3 NOVEMBER 2001, Page 57

Crafted with too much care

John de Falbe

A MULTITUDE OF SINS by Richard Ford

Harv ill, f15.99, pp. 278, ISBN 1860468403

Iam told that Richard Ford describes the stories in this long-awaited volume as 'little Valentines from hell'. The phrase is apt: a rough count yields four sour, damaging extra-marital affairs and five collapsing marriages, detailed with dour intensity. 'Calling' tells of an adolescent being taken on a duck shoot by his father, who recently abandoned his wife and law firm for an older man. The cast of 'Creche' consists of two kids and their frightful father, their maternal aunt and grandmother: they have gathered at Christmas for some Fordian cosiness in a Michigan ski resort while Mum, who absconded with Vince because of his big dick, is in rehab. In 'Under the Radar' a young couple are driving to dinner in Connecticut, On the way, Marjorie tells Steven that she had an affair with their prospective host. The longest story, 'Abyss', is about two champion estate agents who have an affair and quickly come to despise one another on an illicit, fatal trip to the Grand Canyon. My own favourite is almost the shortest, 'Reunion'.

Here, the narrator comes face to face at Grand Central Station with the man who hit him for screwing his wife a year ago; the man is waiting for his daughter and is icily polite to the narrator, who cannot tear himself away.

These stories are not rib-ticklers then, but are they good? In the work of Chekhov, Cheever or Carver, with whom Ford is sometimes compared, the question does not present itself. Their material is rarely merry either, but most of their stories feel as if they have existed for ever: the author has seen and plucked something entire and round and seamless. Making comparisons like this is unfair of course, but the form invites it because there is nothing to hide behind.

If care were enough to guarantee excellence. then Ford could not be faulted, but it is his extreme care that betrays him. Nobody could accuse him of not thinking through his characters' feelings — he has done so exhaustively, so that one sometimes longs for a clear image in place of half a page of analysis.
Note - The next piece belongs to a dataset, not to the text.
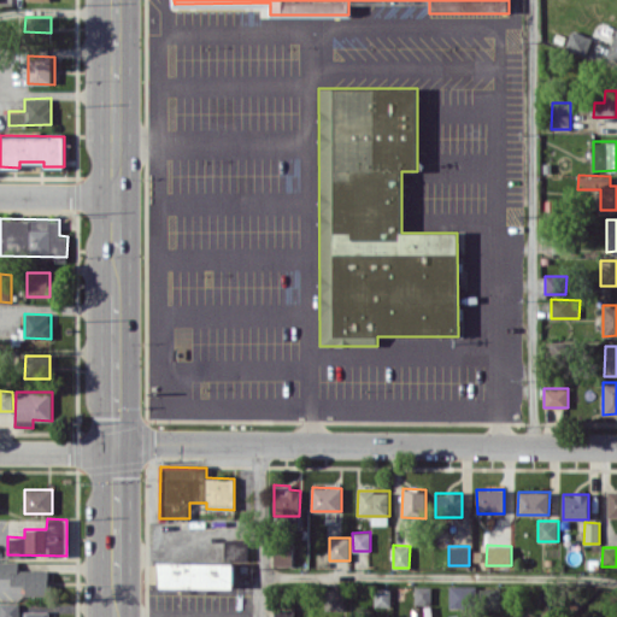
[(18,570),(18,560),(0,560),(0,577),(11,577),(11,585),(25,585),(25,595),(50,595),(50,569),(18,570)]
Yet to criticise him for failing to use images is not quite just because he often uses them well. Too often they seem ponderous or tired, however: while the duck-shooting sequence is neatly executed, the ghost of Hemingway hovers over it; the kite (with the dad in his wheelchair) at the end of 'Charity' is a cliché.

You can see what he is driving at in a sentence such as this:

It was the absence I mentioned before, the skill he had to not be where he exactly was, but yet to seem to be present to any but the most practiced observer.

But it would be hard to beat this for ugliness in the work of major short-story writers. Like the term `dalliant' — although, again, you can see what he means — the lugubrious word furrows what needs to be a smooth surface. The same applies to the characters' backgrounds. Two pages after someone has been introduced, you are informed where he or she went to school, what subjects they took and their grades, their football record, promotional path and career prospects. Some readers might find it gratifying that Ford has imagined all these details, but they point to a stiffness in his technique. Although the details of the assembly are always different, the way in which Ford's characters are assembled makes them seem rather similar. Moreover, the crafted ghastliness of so many of Ford's creations makes me suspect him of feeling contempt towards them.

For stories like these to work well they must be fluid. Readers with more familiarity with American life may not find them jarring. For my part, I scarcely recognise the people in Ford's world as belonging to the same species. If! do not find this to be an issue with Annie Proulx's weirdos or Chekhov's dropouts, then perhaps the problem is mine.